What I’m referring to is something that’s used in psychology to describe the state of a newly born baby. More so, proponents of the epistemological notion believe that as individuals when we are born we are, in fact, void of mental content; these proponents argue that knowledge is derived from experience and favor the nurture debate when it comes to the development of personality, social awareness, emotional traits, knowledge and, ultimately, wisdom. Such proponents debunk the “innatism” doctrine, which alludes to the belief that the mind already holds certain knowledge and other traits when an individual is born.
A holistic experience that is personal to you
Personally, I do favor the tabula rasa argument. With this in mind (so to speak) should we encourage car manufacturers to adopt such a belief system? In other words, should the infotainment hub have some of the innate traits about the vehicle, which I would liken to the human biological system since newborn babies do have the innate ability to breathe, sustain their blood flow and so on? But the car’s knowledge, personality and wisdom is harvested from your own smartphone, making it far more of a nurture-based system.

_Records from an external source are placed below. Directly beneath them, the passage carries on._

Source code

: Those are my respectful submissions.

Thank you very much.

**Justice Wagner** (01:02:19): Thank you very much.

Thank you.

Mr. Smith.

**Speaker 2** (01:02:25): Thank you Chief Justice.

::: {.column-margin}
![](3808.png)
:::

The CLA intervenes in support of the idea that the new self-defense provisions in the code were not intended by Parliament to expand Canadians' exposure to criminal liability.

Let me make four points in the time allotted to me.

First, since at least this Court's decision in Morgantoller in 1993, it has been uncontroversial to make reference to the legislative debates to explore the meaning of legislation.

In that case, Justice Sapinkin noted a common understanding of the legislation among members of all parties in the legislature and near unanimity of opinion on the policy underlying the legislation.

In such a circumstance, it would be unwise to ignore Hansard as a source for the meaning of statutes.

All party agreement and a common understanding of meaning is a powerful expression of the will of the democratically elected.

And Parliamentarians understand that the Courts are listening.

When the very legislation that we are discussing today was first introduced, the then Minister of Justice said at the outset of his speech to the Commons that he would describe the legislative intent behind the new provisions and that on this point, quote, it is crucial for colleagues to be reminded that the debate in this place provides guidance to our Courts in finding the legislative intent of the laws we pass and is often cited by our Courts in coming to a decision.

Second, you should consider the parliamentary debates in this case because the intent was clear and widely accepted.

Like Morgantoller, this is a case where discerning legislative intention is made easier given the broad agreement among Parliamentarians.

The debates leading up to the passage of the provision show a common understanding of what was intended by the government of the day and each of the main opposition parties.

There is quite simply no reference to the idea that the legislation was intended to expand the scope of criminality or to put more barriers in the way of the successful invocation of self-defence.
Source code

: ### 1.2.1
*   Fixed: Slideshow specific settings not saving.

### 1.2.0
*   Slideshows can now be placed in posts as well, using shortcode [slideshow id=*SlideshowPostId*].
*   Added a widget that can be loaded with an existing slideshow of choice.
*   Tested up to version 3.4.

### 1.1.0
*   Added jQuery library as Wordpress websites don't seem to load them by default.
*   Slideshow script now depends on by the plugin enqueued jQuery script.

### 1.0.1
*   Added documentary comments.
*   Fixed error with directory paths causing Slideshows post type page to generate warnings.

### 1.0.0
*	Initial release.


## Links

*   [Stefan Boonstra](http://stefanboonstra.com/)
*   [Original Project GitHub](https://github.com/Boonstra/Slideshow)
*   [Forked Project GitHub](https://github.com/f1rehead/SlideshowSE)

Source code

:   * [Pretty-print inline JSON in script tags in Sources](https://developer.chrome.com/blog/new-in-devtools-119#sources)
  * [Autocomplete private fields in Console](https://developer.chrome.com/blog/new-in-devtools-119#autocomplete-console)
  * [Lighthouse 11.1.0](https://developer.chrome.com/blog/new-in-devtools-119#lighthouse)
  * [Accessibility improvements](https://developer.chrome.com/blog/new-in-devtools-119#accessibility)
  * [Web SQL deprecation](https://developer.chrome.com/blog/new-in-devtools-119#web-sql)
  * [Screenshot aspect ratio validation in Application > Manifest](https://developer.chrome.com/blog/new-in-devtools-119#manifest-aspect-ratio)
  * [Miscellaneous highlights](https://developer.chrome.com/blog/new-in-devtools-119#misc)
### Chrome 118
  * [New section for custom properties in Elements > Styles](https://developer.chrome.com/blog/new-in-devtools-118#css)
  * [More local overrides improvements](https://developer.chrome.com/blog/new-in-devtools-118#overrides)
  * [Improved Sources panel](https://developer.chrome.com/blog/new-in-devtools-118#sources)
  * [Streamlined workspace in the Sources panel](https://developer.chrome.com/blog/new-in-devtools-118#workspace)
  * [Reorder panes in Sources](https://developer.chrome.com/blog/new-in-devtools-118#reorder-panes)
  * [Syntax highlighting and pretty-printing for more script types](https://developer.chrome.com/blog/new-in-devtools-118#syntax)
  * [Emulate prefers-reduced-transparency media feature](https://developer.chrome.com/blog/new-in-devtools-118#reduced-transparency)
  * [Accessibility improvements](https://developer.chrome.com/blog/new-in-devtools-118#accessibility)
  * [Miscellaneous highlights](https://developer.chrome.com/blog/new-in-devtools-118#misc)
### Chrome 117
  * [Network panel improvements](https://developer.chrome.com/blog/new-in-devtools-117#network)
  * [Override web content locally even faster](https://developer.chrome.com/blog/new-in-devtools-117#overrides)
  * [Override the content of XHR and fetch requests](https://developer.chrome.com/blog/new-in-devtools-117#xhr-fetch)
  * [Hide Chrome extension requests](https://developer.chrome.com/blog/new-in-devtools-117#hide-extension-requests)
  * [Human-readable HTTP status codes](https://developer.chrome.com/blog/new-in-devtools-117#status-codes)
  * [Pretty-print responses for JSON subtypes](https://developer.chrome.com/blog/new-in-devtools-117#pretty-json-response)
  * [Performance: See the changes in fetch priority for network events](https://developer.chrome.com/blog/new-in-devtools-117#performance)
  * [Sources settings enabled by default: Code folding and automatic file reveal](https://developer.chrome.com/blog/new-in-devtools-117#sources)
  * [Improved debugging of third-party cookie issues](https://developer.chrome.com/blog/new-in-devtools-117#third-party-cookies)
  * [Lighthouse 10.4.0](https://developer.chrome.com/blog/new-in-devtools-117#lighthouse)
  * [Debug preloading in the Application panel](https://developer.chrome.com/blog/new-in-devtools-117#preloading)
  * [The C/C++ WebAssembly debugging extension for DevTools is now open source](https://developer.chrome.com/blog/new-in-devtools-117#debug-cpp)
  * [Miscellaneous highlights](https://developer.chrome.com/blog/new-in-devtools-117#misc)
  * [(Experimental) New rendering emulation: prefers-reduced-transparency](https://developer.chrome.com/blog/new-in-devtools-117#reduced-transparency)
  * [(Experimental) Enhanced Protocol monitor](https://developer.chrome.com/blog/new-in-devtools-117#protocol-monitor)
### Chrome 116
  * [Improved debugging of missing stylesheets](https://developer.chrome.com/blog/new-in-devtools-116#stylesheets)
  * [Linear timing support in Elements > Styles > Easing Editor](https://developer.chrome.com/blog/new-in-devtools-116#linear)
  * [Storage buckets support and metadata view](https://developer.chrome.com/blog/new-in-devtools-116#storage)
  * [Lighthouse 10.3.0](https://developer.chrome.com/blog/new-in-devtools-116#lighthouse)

Essentially, the vehicle “hosts” or mimics any smartphone-capable operating system to truly provide a holistic experience that’s personal to you. The infotainment hub effectively permits the driver or passenger to interact with the smartphone or tablet device, as they would normally, but from the vehicle’s infotainment system (through touch or voice). This negates the need for a driver to interact with their phone, which in many countries is a criminal offence. And, on that point, with my current smartphone placed on an in-car mount, I do have to provide updates to the Waze app as part of the community. A somewhat contentious issue since, arguably, I’m interacting with my phone whilst driving!
Until next time …
What’s more, when a smartphone is placed in an area within the vehicle and has synced to the information system, the smartphone would recognize that it’s being hosted by a vehicle and that it accordingly adapts to its environment, such as identifying the screen dimensions, pairing with Bluetooth and accessing other information that’s been shared by the vehicle – I dare say, there would be an app for that!
Forget your driverless car malarkey; this is the next evolution to a holistic experience! We carry our smartphones religiously with us and the tabula rasa vehicle experience is a natural transitory evolution to keep us truly connected and to maintain our personalities.
So, this is where an “I’m not weird” Dr G. signs off.